Sun veiled by Northwest CloudsCloudy day with veiled sun and humid gleam of light over Puget Sound

In Shakespeare’s Antony and Cleopatra, after Antony’s defeat at the Battle of Actium and nearing his death, says to Eros:

Sometimes we see a cloud that’s dragonish;

A vapour sometime like a bear or lion,

A tower’d citadel, a pendent rock,

A forked mountain, or blue promontory

With trees upon’t, that nod unto the world,

And mock our eyes with air.

Shakespeare in Antony and Cleopatra (IV, xii, 2-7)

Arousing visions of Eros, The Metropolitan Museum of Art describes the Indian ink, watercolor, and gold drawing Andhrayaki Ragini: Folio from a ragamala series (Garland of Musical Modes) ca. 1710. with amorous illumination.  “Within the palace interior a lady reclines on her bed, restlessly pulling her hair in frustration at the absence of her lover.

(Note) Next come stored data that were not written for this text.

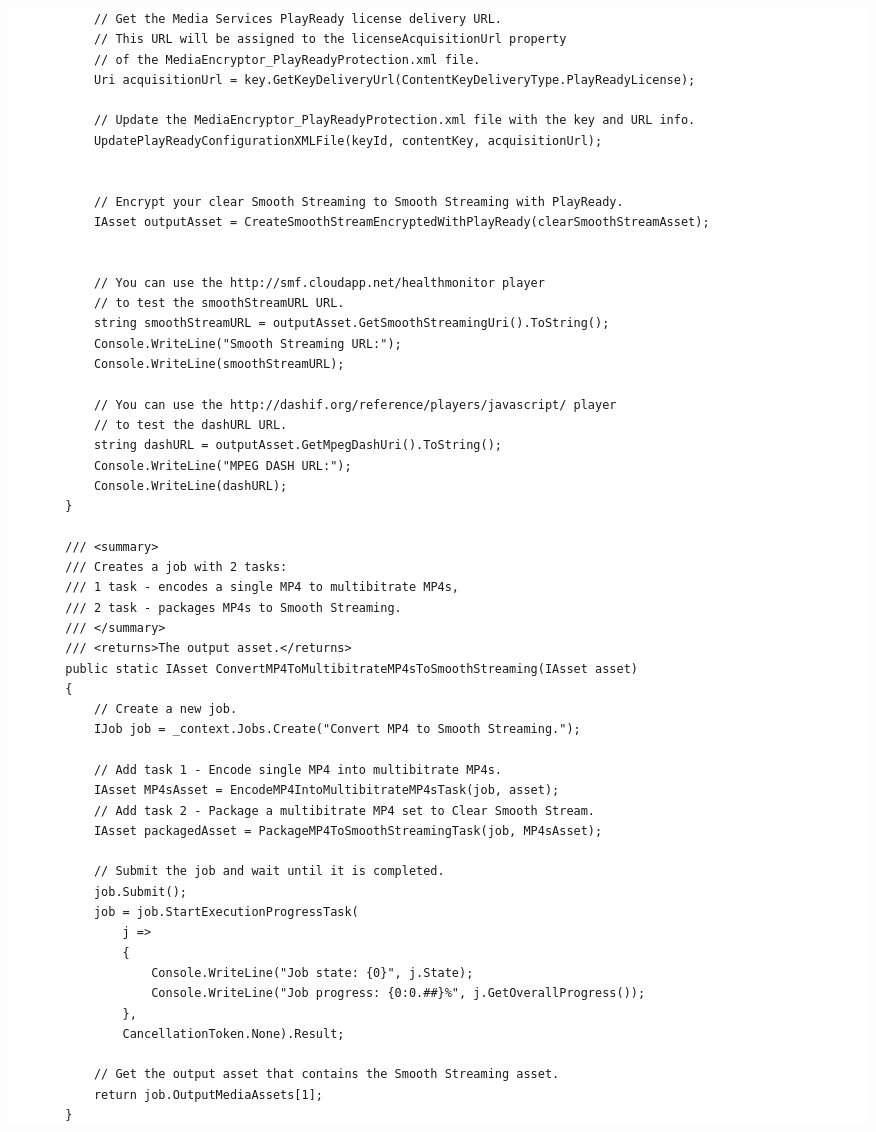 	            // Get the Media Services PlayReady license delivery URL.
	            // This URL will be assigned to the licenseAcquisitionUrl property 
	            // of the MediaEncryptor_PlayReadyProtection.xml file.
	            Uri acquisitionUrl = key.GetKeyDeliveryUrl(ContentKeyDeliveryType.PlayReadyLicense);
	
	            // Update the MediaEncryptor_PlayReadyProtection.xml file with the key and URL info.
	            UpdatePlayReadyConfigurationXMLFile(keyId, contentKey, acquisitionUrl);
	
	
	            // Encrypt your clear Smooth Streaming to Smooth Streaming with PlayReady.
	            IAsset outputAsset = CreateSmoothStreamEncryptedWithPlayReady(clearSmoothStreamAsset);
	
	
	            // You can use the http://smf.cloudapp.net/healthmonitor player 
	            // to test the smoothStreamURL URL.
	            string smoothStreamURL = outputAsset.GetSmoothStreamingUri().ToString();
	            Console.WriteLine("Smooth Streaming URL:");
	            Console.WriteLine(smoothStreamURL);
	
	            // You can use the http://dashif.org/reference/players/javascript/ player 
	            // to test the dashURL URL.
	            string dashURL = outputAsset.GetMpegDashUri().ToString();
	            Console.WriteLine("MPEG DASH URL:");
	            Console.WriteLine(dashURL);
	        }
	
	        /// <summary>
	        /// Creates a job with 2 tasks: 
	        /// 1 task - encodes a single MP4 to multibitrate MP4s,
	        /// 2 task - packages MP4s to Smooth Streaming.
	        /// </summary>
	        /// <returns>The output asset.</returns>
	        public static IAsset ConvertMP4ToMultibitrateMP4sToSmoothStreaming(IAsset asset)
	        {
	            // Create a new job.
	            IJob job = _context.Jobs.Create("Convert MP4 to Smooth Streaming.");
	
	            // Add task 1 - Encode single MP4 into multibitrate MP4s.
	            IAsset MP4sAsset = EncodeMP4IntoMultibitrateMP4sTask(job, asset);
	            // Add task 2 - Package a multibitrate MP4 set to Clear Smooth Stream.
	            IAsset packagedAsset = PackageMP4ToSmoothStreamingTask(job, MP4sAsset);
	
	            // Submit the job and wait until it is completed.
	            job.Submit();
	            job = job.StartExecutionProgressTask(
	                j =>
	                {
	                    Console.WriteLine("Job state: {0}", j.State);
	                    Console.WriteLine("Job progress: {0:0.##}%", j.GetOverallProgress());
	                },
	                CancellationToken.None).Result;
	
	            // Get the output asset that contains the Smooth Streaming asset.
	            return job.OutputMediaAssets[1];
	        }
	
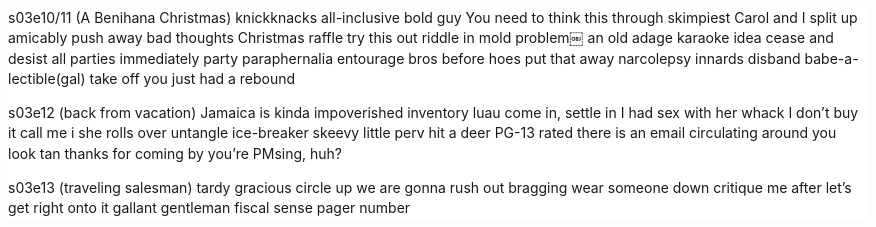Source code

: s03e10/11 (A Benihana Christmas)
knickknacks 
all-inclusive 
bold guy
You need to think this through
skimpiest 
Carol and I split up amicably 
push away bad thoughts 
Christmas raffle
try this out
riddle in
mold problem￼
an old adage 
karaoke idea
cease and desist all parties immediately 
party paraphernalia 
entourage 
bros before hoes
put that away
narcolepsy 
innards 
disband
babe-a-lectible(gal)
take off
you just had a rebound 

s03e12 (back from vacation)
Jamaica is kinda impoverished 
inventory luau 
come in, settle in
I had sex with her
whack
I don’t buy it
call me i she rolls over
untangle
ice-breaker 
skeevy little  perv 
hit a deer
PG-13 rated
there is an email circulating around
you look tan
thanks for coming by
you’re PMsing, huh?

s03e13 (traveling salesman) 
tardy 
gracious
circle up
we are gonna rush out
bragging
wear someone down
critique me after
let’s get right onto it
gallant gentleman
fiscal sense
pager number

Her maids are outside, sheltering themselves with their saris from a great thunderstorm that fills the sky. The dark swirling clouds are riven by bolts of lightening. The drama of the storm serves as a metaphor for the turmoil of love.”

image courtesy of www.metmuseum.org
image courtesy of http://www.metmuseum.org

I am continually guided by words from Henry David Thoreau. In an excerpt from his journal, dated 01-June-1852 he expressively contemplates the evening’s transience form…

“The sounds I hear by the bridge: the midsummer frog (I think it is not the toad), the nighthawk, crickets, the peetweet (it is early), the hum of the for-bugs, and the whip-poor-will. The boys are coming home from fishing, for the river is down at last. The moving clouds are the drama of the moonlight nights, and the never-failing entertainment of the nightly travelers. You can never foretell the fate of the moon,-whether she will prevail over or be obscured by the clouds half an hour hence. The traveler’s sympathy with the moon makes the drama of the shifting clouds interesting. The fate of the moon will disappoint all expectations. Her own light creates shadows in the coming (advancing) clouds, and exaggerates her destiny. I do not perceive much warmth in the rocks.”

Amongst the many exaltations to honor mood forming clouds, I must include John Milton who coined the phrase ‘silver lining’ in Comus (A Mask Presented at Ludlow Castle, 1634).

I see ye visibly, and now believe

That he, the Supreme Good, to whom all things ill

Are but as slavish officers of vengeance,

Would send a glistening guardian, if need were

To keep my life and honor unassailed.

Was I deceived, or did a sable cloud

Turn forth her silver lining on the night?

I did not err; there does a sable cloud

Turn forth her silver lining on the night,

And casts a gleam over this tufted grove.

Thus, I know why I am summoned by the clouds-I believe in silver linings.